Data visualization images
• • • •
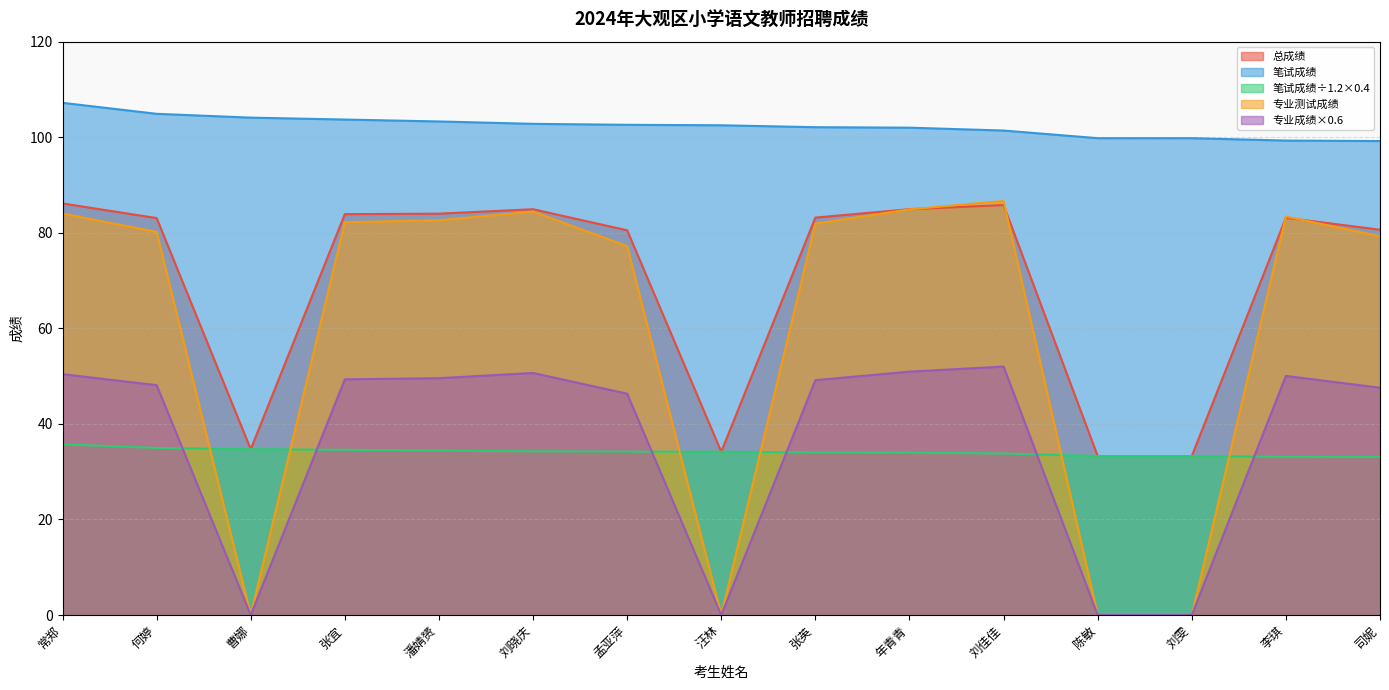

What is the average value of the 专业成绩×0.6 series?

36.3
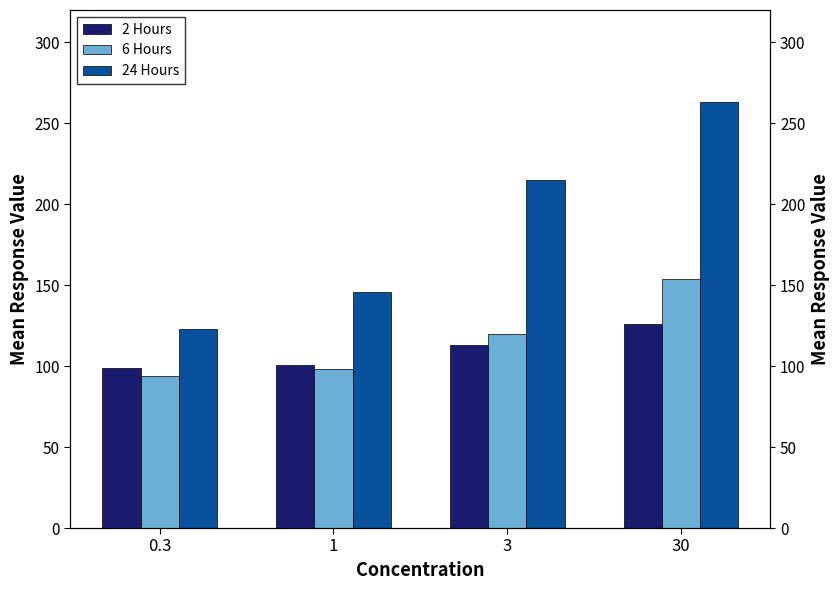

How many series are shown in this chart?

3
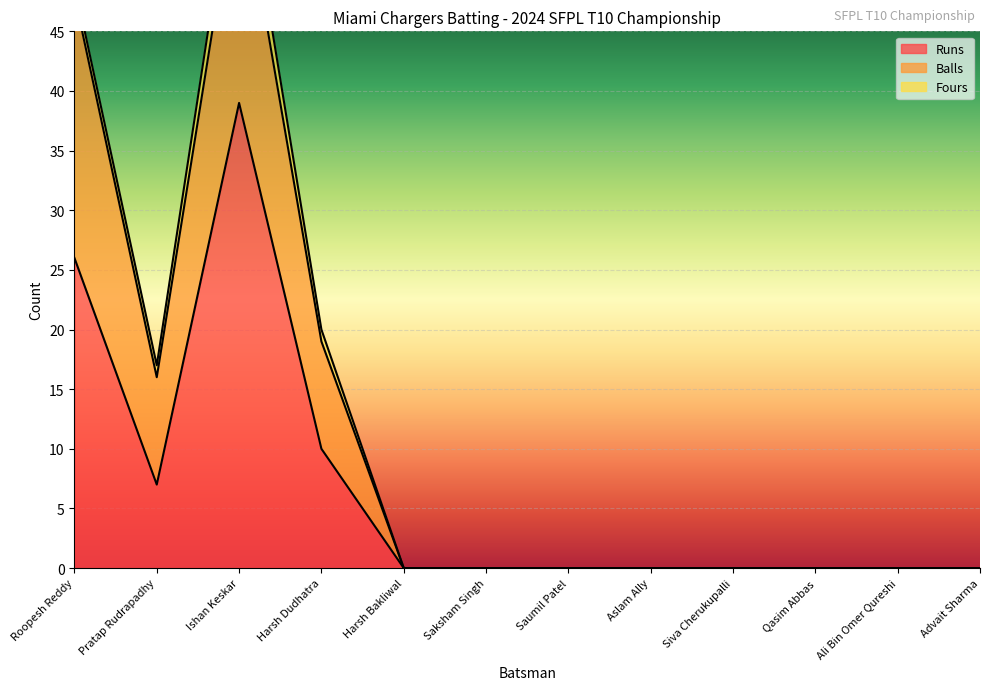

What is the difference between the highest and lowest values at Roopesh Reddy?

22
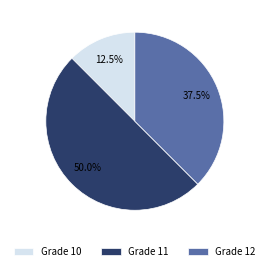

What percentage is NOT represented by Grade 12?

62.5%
• • • •
Copy out every record above verbatim, leaving out the pictures.

**Exercise output**
What is the average value of the 专业成绩×0.6 series?

36.3

How many series are shown in this chart?

3

What is the difference between the highest and lowest values at Roopesh Reddy?

22

What percentage is NOT represented by Grade 12?

62.5%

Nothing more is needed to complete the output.